Sé que no será fácil lograr la aprobación de este Tratado. Muchos son los intereses políticos y económicos detrás del status quo en materia de producción, comercialización y tráfico de armas. Un status quo que se caracteriza, principalmente, por carecer de regulación. Empezar a regular un sector que se autoregula es ya, por sí mismo, complicado. Por esa razón, se requerirá de toda la ayuda posible, tanto por parte de organismos no gubernamentales como de los Estados.
Estoy convencido de que las armas han sido siempre una traición, la más baja traición a la dignidad humana. Las armas están hechas para matar, y punto. No conozco otro artefacto, ni siquiera una ideología, tan contraria a nuestro propósito sobre la Tierra. No existe un solo indicio que sugiera que la carrera armamentista y el comercio de armas han deparado al mundo un nivel superior de seguridad y un mayor disfrute de los derechos humanos. Por el contrario, no solo nos ha hecho infinitamente más vulnerables como especie, sino también más pobres.
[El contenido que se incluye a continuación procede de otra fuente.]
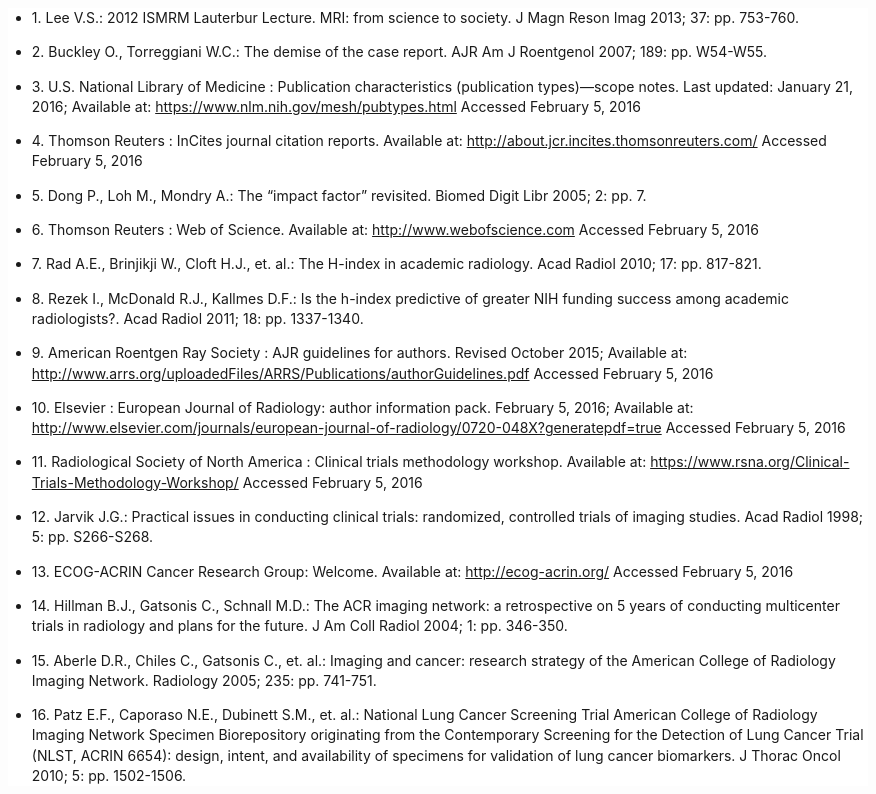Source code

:- 1\. Lee V.S.: 2012 ISMRM Lauterbur Lecture. MRI: from science to society. J Magn Reson Imag 2013; 37: pp. 753-760.


- 2\. Buckley O., Torreggiani W.C.: The demise of the case report. AJR Am J Roentgenol 2007; 189: pp. W54-W55.


- 3\. U.S. National Library of Medicine : Publication characteristics (publication types)—scope notes. Last updated: January 21, 2016; Available at: https://www.nlm.nih.gov/mesh/pubtypes.html Accessed February 5, 2016


- 4\. Thomson Reuters : InCites journal citation reports. Available at: http://about.jcr.incites.thomsonreuters.com/ Accessed February 5, 2016


- 5\. Dong P., Loh M., Mondry A.: The “impact factor” revisited. Biomed Digit Libr 2005; 2: pp. 7.


- 6\. Thomson Reuters : Web of Science. Available at: http://www.webofscience.com Accessed February 5, 2016


- 7\. Rad A.E., Brinjikji W., Cloft H.J., et. al.: The H-index in academic radiology. Acad Radiol 2010; 17: pp. 817-821.


- 8\. Rezek I., McDonald R.J., Kallmes D.F.: Is the h-index predictive of greater NIH funding success among academic radiologists?. Acad Radiol 2011; 18: pp. 1337-1340.


- 9\. American Roentgen Ray Society : AJR guidelines for authors. Revised October 2015; Available at: http://www.arrs.org/uploadedFiles/ARRS/Publications/authorGuidelines.pdf Accessed February 5, 2016


- 10\. Elsevier : European Journal of Radiology: author information pack. February 5, 2016; Available at: http://www.elsevier.com/journals/european-journal-of-radiology/0720-048X?generatepdf=true Accessed February 5, 2016


- 11\. Radiological Society of North America : Clinical trials methodology workshop. Available at: https://www.rsna.org/Clinical-Trials-Methodology-Workshop/ Accessed February 5, 2016


- 12\. Jarvik J.G.: Practical issues in conducting clinical trials: randomized, controlled trials of imaging studies. Acad Radiol 1998; 5: pp. S266-S268.


- 13\. ECOG-ACRIN Cancer Research Group: Welcome. Available at: http://ecog-acrin.org/ Accessed February 5, 2016


- 14\. Hillman B.J., Gatsonis C., Schnall M.D.: The ACR imaging network: a retrospective on 5 years of conducting multicenter trials in radiology and plans for the future. J Am Coll Radiol 2004; 1: pp. 346-350.


- 15\. Aberle D.R., Chiles C., Gatsonis C., et. al.: Imaging and cancer: research strategy of the American College of Radiology Imaging Network. Radiology 2005; 235: pp. 741-751.


- 16\. Patz E.F., Caporaso N.E., Dubinett S.M., et. al.: National Lung Cancer Screening Trial American College of Radiology Imaging Network Specimen Biorepository originating from the Contemporary Screening for the Detection of Lung Cancer Trial (NLST, ACRIN 6654): design, intent, and availability of specimens for validation of lung cancer biomarkers. J Thorac Oncol 2010; 5: pp. 1502-1506.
Pero el gasto en armas no nos priva sólo de recursos económicos. Nos priva ante todo de recursos humanos. El más grande arsenal de genios en el mundo está en este momento trabajando en perfeccionar el armamento y los sistemas de defensa de algunas naciones. Ése no es su lugar. Su lugar es en los laboratorios en donde se creen medicamentos accesibles para toda la humanidad. Su lugar es en las aulas en donde se formen los líderes del mañana. Su lugar es en los gobiernos que requieren asesoría para proteger sus cosechas, sus ciudades y sus poblaciones, de los efectos del calentamiento global.
Imaginemos, por un instante, lo que sería nuestra región si le otorgáramos más poder a los programadores y diseñadores, en lugar de a los coroneles y generales. Si destináramos nuestros recursos a comprar más libros y computadoras, en lugar de más misiles y tanques de guerra. Si en lugar de muros y cercas alambradas, nuestras fronteras compartieran cables de alta tensión o redes de fibra óptica. Si en lugar de repetir en los colegios la historia eterna de campañas bélicas, nuestros jóvenes tuvieran la oportunidad de asistir a ferias científicas y competencias de matemática. Imaginemos esa América Latina, ansiémosla, querámosla… y subámonos las mangas de la camisa, porque nos toca a nosotros construirla.